Court Opinion

ID: 9828034
Source: CourtListenerOpinion
Date Created: 2023-09-01 18:02:03.991774+00
Date Added: 2024-06-11T13:04:04.598078
License: Public Domain

On Motion for Rehearing.
If appellee ever indicated to any one, during his enforced stay as a soldier in Bexar county, that the county named was the place of Ms domicile, or ever would be, the record fails to disclose it, and we have only the uncorroborated statement of the appellee, made only when called as a witness, that he intended to make San Antonio his place of domicile at some uncertain time in the future. He speaks of having brought his household goods with him to San Antonio, but the evidence fails to show that he had any household goods. He lived in boarding or rooming houses, and he testified that he had no “real estate or anything of that kind.” He stated his personal property “is some curios I háve saved all the time that I was away that I prize very much. I risked my life several times in getting them when I was chief of police and sheriff under Pershing, in Mindanao — bolos and knives.” These curios would hardly be termed household goods, and having them in San Antonio would be no evidence of domicile in that city. Appellee stated that he and wife had no property rights to adjust.
The authorities called to our notice as to the right of a soldier while in the military service to select a domicile are very sparse indeed, and in one of them it is stated that in order to show the selection of such domicile there must be the “clearest and most unequivocal proof.” Can the uncorroborated and interested testimony of a plaintiff in a divorce suit be held to furnish the “clearest and most unequivocal proof”? The fact that appellee has been in Bexar county for more than a year furnishes no corroboration to his testimony, as he has been living here because so ordered by his superior officers, and not of his own volition. And to no human being has he ever whispered “This is my home.” What is there fixed and established with which his intention to acquire a domicile is associated? Not one thing. His may be a hard case, but the law should not be warped and bent to meet hard cases.
[5] The proof as to inhabitancy of the state and residence in the county is as essential as any other fact in a divorce case, and if it is Aot clearly and unequivocally shown in the case of a soldier, the case is not made out. As said by Judge Key, for the Court of Civil Appeals for the Third District, in Bruner v. Bruner, 43 S. W. 796:
“Ordinarily, questions of venue, unless raised by a plea in abatement, are regarded as waived, but such is not the rule in divorce cases. The statute requires bona fide inhabitancy of the state and residence in the county for six months next preceding the filing of the suit as a prerequisite to obtaining a divorce, and the plaintiff must allege and prove these facts in order to obtain a divorce.”
As said in Haymond v. Haymond, 74 Tex. 414, 12 S. W. 90:
“One condition to which a party seeking a divorce' in this state is subject is that he must reside in the county in which he brings his suit for the six months next preceding the filing of his petition. ⅛ ⅞ * When the facts required to exist by our statutes are not established by the' evidence, a decree of divorce should be refused.”
It may be, as asserted by appellant, that the proof in this case “goes a good deal further- than the proof ordinarily goes in divorce cases,” but “if were so it were a grievous fault,” and a check should be placed upon it.
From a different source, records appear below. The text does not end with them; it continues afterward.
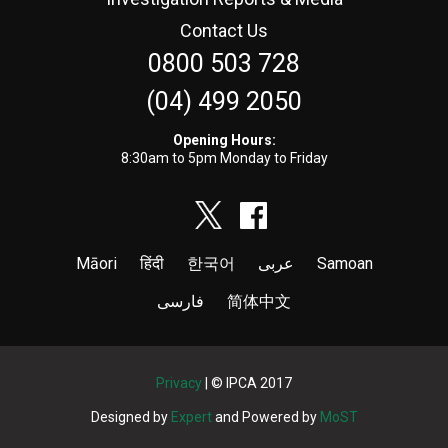
Contact Us
0800 503 728
(04) 499 2050
Opening Hours:
8:30am to 5pm Monday to Friday
Māori
हिंदी
한국어
عربى
Samoan
فارسی
简体中文
Privacy
| © IPCA 2017
Designed by
Expert
and Powered by
MoST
The evidence is clearly insufficient in this case to show statutory venue. The jurisdiction of the court was attacked by a plea, and was one of the contested points on the trial, and venue should have been clearly shown. Being stationed here as a soldier did not prove domicile nor tend to prove it, and the bare testimony of a future [intention to make San Antonio his place of residence did not meet the demands of the law.
While the plea to the jurisdiction was based alone on the proposition that appellee was a soldier, it placed the burden of showing that he had acquired a domicile in Bexar county by the “clearest and most unequivocal proof.” In this he failed, for, giving absolute verity to all he stated, he had never acquired any domicile in Bexar county, but intended to do so at some indefinite time in the future. That appellant did not testify did not in any manner add any corroboration to the evidence of appellee. The burden was on him and he had to establish venue regardless of the testimony of appellant. Appellant sought a postponement of the trial in order that she and her witnesses might be present at the trial, but this was denied her, and the case was called up out of its numerical order on the docket and set down for trial. Appellee is not justified, therefore, in claiming any advantage for himself on the ground that the appellant did not offer any rebutting testimony.
The motion for rehearing is overruled.